(Material to process)
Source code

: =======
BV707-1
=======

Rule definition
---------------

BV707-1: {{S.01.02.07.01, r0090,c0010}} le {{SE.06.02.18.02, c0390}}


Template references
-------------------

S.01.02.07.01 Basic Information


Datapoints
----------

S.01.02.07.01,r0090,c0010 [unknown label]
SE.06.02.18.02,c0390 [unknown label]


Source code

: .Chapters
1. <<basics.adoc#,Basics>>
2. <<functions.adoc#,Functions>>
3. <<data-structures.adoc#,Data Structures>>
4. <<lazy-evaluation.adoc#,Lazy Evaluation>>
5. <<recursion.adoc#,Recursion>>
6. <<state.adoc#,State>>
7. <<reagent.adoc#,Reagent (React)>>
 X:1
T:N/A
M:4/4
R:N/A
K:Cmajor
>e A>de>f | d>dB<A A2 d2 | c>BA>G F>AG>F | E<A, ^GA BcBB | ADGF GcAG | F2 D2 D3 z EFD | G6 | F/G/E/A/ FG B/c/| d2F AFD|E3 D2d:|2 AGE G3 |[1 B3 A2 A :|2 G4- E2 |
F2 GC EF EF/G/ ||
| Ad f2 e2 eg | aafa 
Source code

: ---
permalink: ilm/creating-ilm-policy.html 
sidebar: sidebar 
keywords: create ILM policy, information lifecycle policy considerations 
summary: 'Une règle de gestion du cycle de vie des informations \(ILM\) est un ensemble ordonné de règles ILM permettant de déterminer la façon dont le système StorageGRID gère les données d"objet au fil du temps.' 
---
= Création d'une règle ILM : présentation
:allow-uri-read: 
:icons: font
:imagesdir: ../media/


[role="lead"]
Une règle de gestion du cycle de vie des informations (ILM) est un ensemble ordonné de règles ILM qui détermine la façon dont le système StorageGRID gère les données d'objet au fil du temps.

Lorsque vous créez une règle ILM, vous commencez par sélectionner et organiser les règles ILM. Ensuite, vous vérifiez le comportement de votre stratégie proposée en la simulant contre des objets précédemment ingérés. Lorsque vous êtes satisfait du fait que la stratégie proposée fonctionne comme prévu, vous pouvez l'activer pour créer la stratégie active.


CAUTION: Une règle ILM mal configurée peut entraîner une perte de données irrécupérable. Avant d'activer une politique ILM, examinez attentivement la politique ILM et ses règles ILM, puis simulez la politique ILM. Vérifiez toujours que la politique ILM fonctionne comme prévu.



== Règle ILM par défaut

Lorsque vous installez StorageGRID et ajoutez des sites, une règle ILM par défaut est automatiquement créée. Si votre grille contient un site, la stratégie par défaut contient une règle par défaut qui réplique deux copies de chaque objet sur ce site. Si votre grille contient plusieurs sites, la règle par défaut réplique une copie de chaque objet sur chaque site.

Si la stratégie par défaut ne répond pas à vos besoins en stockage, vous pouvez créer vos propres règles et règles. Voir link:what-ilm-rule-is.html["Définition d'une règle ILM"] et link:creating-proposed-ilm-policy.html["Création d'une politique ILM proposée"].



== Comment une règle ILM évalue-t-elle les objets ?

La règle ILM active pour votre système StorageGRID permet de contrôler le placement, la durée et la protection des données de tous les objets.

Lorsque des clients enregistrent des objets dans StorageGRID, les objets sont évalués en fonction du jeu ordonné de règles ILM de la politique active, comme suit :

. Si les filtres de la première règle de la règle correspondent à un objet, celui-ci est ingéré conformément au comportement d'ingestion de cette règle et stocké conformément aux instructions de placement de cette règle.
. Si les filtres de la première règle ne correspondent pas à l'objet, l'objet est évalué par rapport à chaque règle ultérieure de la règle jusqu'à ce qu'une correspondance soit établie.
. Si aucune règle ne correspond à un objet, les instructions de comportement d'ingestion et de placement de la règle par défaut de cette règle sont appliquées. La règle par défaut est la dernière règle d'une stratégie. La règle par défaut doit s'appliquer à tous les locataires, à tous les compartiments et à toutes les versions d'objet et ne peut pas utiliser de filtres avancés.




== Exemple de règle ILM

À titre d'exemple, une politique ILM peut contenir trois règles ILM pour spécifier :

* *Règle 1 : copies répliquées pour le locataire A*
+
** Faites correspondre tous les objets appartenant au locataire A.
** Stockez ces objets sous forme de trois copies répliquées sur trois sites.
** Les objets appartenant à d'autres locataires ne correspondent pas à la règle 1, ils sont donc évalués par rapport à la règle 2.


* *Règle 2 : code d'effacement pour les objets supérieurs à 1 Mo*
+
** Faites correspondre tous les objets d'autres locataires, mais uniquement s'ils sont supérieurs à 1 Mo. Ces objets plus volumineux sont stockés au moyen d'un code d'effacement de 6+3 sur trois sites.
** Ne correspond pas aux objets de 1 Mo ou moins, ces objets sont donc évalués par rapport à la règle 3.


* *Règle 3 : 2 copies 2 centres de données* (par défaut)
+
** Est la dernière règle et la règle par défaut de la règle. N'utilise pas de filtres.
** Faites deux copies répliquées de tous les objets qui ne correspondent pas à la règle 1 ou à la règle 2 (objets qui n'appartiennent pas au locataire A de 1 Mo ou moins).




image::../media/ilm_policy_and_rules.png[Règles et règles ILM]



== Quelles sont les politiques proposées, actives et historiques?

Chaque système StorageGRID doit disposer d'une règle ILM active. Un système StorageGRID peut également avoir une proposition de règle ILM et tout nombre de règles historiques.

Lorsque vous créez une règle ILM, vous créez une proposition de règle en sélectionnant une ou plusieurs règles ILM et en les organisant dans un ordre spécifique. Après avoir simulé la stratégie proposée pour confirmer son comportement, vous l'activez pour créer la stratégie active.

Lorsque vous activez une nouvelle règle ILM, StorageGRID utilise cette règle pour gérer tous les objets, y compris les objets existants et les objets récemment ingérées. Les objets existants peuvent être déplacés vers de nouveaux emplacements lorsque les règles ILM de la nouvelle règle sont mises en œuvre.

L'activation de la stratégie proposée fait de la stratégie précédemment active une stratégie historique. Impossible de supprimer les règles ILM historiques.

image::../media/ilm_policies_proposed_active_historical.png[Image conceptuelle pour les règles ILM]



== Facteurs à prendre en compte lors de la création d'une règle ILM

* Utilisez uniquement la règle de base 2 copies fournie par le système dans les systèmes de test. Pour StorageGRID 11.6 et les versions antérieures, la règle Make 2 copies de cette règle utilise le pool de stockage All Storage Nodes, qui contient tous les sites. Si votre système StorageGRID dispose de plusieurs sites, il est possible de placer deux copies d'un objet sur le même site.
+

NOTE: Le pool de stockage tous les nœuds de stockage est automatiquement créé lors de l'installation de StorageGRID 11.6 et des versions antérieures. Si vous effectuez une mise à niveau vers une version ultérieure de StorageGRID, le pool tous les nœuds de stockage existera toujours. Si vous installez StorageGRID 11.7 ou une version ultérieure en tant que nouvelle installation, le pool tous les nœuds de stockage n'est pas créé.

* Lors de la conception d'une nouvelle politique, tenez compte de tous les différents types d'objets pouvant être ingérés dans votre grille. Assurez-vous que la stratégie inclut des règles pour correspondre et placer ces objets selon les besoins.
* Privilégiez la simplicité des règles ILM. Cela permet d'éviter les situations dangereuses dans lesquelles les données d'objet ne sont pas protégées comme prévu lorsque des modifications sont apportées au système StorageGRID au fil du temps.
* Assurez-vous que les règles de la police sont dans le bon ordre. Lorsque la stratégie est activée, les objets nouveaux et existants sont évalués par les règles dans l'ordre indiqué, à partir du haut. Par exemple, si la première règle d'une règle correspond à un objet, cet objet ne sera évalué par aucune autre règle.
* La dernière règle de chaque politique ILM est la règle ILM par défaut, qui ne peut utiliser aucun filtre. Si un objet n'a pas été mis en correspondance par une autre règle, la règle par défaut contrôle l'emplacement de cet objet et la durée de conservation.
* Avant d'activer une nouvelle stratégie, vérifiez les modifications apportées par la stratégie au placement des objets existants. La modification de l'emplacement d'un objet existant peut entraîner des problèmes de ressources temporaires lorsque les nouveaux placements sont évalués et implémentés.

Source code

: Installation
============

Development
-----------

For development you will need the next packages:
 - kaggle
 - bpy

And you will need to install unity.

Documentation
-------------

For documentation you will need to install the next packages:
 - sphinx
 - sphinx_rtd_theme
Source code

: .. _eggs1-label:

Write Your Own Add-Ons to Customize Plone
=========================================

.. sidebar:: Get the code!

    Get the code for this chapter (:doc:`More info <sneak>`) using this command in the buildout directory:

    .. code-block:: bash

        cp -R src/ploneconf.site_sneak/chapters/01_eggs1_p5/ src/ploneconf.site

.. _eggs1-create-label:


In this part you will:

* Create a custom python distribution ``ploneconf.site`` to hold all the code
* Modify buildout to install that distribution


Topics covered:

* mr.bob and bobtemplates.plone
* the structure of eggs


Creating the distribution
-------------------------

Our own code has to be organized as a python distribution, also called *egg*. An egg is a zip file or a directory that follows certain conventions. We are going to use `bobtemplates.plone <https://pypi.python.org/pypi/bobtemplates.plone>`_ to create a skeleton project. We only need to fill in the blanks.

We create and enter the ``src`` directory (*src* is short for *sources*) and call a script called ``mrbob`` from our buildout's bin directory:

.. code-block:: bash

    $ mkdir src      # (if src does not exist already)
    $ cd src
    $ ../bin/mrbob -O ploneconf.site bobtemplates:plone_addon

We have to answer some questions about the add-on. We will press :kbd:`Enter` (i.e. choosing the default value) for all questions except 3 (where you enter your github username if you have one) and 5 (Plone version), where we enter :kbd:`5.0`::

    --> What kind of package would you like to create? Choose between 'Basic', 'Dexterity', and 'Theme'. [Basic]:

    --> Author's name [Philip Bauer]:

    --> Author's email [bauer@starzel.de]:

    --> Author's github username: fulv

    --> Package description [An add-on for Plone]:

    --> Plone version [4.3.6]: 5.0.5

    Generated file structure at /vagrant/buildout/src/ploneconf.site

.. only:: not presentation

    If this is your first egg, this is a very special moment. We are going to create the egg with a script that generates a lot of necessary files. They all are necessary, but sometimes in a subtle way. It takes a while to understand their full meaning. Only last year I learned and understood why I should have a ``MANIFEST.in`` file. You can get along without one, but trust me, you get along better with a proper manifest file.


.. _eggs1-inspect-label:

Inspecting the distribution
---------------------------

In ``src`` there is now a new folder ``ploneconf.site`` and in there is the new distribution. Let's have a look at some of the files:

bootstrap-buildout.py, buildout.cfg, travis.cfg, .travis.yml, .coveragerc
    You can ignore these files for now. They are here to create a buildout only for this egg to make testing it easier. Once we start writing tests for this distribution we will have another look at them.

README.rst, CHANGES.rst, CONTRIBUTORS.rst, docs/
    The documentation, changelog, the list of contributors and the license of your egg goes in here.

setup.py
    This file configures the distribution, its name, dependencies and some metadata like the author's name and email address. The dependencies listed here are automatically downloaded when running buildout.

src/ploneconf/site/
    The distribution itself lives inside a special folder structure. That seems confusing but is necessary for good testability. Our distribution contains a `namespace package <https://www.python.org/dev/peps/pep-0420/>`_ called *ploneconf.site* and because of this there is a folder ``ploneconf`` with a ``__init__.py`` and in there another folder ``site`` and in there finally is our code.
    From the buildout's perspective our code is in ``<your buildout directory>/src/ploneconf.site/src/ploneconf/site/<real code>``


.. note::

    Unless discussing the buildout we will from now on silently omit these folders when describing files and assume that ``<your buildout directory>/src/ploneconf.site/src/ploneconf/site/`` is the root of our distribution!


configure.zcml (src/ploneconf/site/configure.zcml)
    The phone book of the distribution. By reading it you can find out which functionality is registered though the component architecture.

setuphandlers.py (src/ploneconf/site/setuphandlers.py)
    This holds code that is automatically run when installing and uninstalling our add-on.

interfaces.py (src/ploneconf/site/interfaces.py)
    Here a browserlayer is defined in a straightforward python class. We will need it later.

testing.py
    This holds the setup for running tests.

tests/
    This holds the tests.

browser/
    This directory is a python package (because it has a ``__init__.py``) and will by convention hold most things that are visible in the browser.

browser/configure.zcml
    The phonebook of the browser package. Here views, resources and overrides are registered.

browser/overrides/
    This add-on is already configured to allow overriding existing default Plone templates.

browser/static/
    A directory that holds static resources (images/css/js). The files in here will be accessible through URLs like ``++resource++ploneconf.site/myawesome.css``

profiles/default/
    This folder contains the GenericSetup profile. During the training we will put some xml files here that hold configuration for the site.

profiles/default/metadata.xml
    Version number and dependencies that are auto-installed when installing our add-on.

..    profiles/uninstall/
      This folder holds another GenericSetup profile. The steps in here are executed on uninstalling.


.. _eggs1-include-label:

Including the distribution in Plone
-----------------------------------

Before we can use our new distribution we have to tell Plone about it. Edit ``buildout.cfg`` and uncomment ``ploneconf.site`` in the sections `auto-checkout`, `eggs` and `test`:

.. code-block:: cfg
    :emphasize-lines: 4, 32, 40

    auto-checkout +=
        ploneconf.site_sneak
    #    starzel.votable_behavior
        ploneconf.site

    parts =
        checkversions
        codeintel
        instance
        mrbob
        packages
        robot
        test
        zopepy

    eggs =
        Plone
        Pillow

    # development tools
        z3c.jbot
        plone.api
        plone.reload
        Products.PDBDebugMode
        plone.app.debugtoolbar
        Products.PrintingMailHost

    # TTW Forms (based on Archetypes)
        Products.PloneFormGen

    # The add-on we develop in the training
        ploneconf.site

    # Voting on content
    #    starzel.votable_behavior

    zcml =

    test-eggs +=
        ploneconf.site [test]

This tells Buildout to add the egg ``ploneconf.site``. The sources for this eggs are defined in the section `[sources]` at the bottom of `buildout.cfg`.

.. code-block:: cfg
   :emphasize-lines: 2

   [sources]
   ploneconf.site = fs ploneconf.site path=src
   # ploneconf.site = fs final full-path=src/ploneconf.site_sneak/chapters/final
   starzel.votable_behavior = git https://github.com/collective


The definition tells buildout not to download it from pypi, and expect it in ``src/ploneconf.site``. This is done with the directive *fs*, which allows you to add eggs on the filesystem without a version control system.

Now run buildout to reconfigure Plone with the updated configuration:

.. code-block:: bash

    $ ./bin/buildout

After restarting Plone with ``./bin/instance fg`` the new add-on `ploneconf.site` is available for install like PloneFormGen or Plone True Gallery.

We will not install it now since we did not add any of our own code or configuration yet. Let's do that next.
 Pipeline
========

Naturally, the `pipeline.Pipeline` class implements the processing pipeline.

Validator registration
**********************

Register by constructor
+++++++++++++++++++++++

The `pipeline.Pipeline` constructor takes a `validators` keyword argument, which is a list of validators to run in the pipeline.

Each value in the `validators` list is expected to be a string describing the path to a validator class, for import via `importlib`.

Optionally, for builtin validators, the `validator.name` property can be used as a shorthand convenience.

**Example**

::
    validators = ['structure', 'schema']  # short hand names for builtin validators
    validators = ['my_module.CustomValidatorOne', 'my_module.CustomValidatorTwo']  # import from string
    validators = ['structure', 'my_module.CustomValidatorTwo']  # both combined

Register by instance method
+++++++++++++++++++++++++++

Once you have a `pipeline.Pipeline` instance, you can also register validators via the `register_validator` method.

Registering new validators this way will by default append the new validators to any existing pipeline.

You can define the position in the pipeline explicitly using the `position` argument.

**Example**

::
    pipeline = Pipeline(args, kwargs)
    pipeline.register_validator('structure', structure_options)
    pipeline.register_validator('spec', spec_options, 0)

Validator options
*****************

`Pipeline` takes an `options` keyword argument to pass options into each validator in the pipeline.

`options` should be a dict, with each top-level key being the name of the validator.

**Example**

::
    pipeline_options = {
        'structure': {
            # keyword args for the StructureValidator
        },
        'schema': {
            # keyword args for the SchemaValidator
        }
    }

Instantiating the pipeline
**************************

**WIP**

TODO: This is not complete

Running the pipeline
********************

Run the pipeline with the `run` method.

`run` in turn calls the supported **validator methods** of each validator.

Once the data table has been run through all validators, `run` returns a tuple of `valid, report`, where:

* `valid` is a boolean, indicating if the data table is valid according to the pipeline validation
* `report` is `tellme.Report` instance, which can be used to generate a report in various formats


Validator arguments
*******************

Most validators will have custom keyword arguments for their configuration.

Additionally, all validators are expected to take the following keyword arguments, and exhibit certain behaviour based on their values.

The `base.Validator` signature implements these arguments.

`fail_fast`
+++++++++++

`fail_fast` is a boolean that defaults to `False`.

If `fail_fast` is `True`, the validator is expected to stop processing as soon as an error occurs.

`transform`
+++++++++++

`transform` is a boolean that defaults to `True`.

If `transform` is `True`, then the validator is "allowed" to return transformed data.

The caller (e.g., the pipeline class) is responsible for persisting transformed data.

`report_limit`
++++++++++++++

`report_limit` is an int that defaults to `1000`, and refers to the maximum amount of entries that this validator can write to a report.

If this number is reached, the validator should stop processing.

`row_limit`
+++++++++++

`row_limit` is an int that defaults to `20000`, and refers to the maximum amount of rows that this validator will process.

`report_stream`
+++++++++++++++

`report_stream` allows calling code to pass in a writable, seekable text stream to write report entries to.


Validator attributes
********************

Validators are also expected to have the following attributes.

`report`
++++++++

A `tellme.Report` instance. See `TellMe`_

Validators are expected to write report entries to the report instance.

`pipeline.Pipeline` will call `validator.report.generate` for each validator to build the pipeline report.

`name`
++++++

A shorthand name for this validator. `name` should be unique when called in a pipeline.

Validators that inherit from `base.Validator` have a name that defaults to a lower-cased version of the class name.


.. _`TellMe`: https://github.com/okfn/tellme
(End Material to process)
• What you are asked to do:
Write out only the lines that run from the line containing "5. <<recursion.adoc#,Recursion>>" through the line containing "sidebar: sidebar", both included, exactly as they appear above.

• Solved exercise:
5. <<recursion.adoc#,Recursion>>
6. <<state.adoc#,State>>
7. <<reagent.adoc#,Reagent (React)>>
 X:1
T:N/A
M:4/4
R:N/A
K:Cmajor
>e A>de>f | d>dB<A A2 d2 | c>BA>G F>AG>F | E<A, ^GA BcBB | ADGF GcAG | F2 D2 D3 z EFD | G6 | F/G/E/A/ FG B/c/| d2F AFD|E3 D2d:|2 AGE G3 |[1 B3 A2 A :|2 G4- E2 |
F2 GC EF EF/G/ ||
| Ad f2 e2 eg | aafa 
Source code

: ---
permalink: ilm/creating-ilm-policy.html 
sidebar: sidebar 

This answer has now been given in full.